Records excerpted from a collection:
__________________________________________________

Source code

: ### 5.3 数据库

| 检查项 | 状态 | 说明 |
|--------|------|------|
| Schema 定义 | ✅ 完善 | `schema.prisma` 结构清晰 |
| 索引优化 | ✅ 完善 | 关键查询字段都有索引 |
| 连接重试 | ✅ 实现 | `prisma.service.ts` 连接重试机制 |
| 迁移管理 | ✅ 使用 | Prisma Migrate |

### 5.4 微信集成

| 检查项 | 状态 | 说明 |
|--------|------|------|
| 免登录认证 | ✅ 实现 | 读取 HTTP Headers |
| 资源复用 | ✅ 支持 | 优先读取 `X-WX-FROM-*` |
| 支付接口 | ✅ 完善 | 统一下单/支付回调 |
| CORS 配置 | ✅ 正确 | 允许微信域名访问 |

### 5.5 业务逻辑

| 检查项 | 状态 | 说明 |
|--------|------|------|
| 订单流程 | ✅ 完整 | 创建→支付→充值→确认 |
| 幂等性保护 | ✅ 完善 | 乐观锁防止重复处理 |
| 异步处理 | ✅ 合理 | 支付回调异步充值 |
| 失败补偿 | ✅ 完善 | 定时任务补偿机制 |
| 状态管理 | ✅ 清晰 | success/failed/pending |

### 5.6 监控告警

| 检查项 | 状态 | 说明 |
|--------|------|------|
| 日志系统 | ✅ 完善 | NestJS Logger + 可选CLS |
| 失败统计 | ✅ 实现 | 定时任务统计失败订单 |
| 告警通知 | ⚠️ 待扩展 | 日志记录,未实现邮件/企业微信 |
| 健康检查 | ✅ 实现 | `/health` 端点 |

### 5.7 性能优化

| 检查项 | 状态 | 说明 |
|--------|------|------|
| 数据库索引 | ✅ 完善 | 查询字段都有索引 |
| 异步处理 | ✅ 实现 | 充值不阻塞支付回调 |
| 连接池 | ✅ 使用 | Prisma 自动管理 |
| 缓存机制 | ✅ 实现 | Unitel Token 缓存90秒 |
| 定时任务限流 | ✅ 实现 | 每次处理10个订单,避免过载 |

__________________________________________________

WORK INSTRUCTIONS:
Each record above should be given again exactly as it appears.

EXERCISE OUTPUT:
Source code

: ### 5.3 数据库

| 检查项 | 状态 | 说明 |
|--------|------|------|
| Schema 定义 | ✅ 完善 | `schema.prisma` 结构清晰 |
| 索引优化 | ✅ 完善 | 关键查询字段都有索引 |
| 连接重试 | ✅ 实现 | `prisma.service.ts` 连接重试机制 |
| 迁移管理 | ✅ 使用 | Prisma Migrate |

### 5.4 微信集成

| 检查项 | 状态 | 说明 |
|--------|------|------|
| 免登录认证 | ✅ 实现 | 读取 HTTP Headers |
| 资源复用 | ✅ 支持 | 优先读取 `X-WX-FROM-*` |
| 支付接口 | ✅ 完善 | 统一下单/支付回调 |
| CORS 配置 | ✅ 正确 | 允许微信域名访问 |

### 5.5 业务逻辑

| 检查项 | 状态 | 说明 |
|--------|------|------|
| 订单流程 | ✅ 完整 | 创建→支付→充值→确认 |
| 幂等性保护 | ✅ 完善 | 乐观锁防止重复处理 |
| 异步处理 | ✅ 合理 | 支付回调异步充值 |
| 失败补偿 | ✅ 完善 | 定时任务补偿机制 |
| 状态管理 | ✅ 清晰 | success/failed/pending |

### 5.6 监控告警

| 检查项 | 状态 | 说明 |
|--------|------|------|
| 日志系统 | ✅ 完善 | NestJS Logger + 可选CLS |
| 失败统计 | ✅ 实现 | 定时任务统计失败订单 |
| 告警通知 | ⚠️ 待扩展 | 日志记录,未实现邮件/企业微信 |
| 健康检查 | ✅ 实现 | `/health` 端点 |

### 5.7 性能优化

| 检查项 | 状态 | 说明 |
|--------|------|------|
| 数据库索引 | ✅ 完善 | 查询字段都有索引 |
| 异步处理 | ✅ 实现 | 充值不阻塞支付回调 |
| 连接池 | ✅ 使用 | Prisma 自动管理 |
| 缓存机制 | ✅ 实现 | Unitel Token 缓存90秒 |
| 定时任务限流 | ✅ 实现 | 每次处理10个订单,避免过载 |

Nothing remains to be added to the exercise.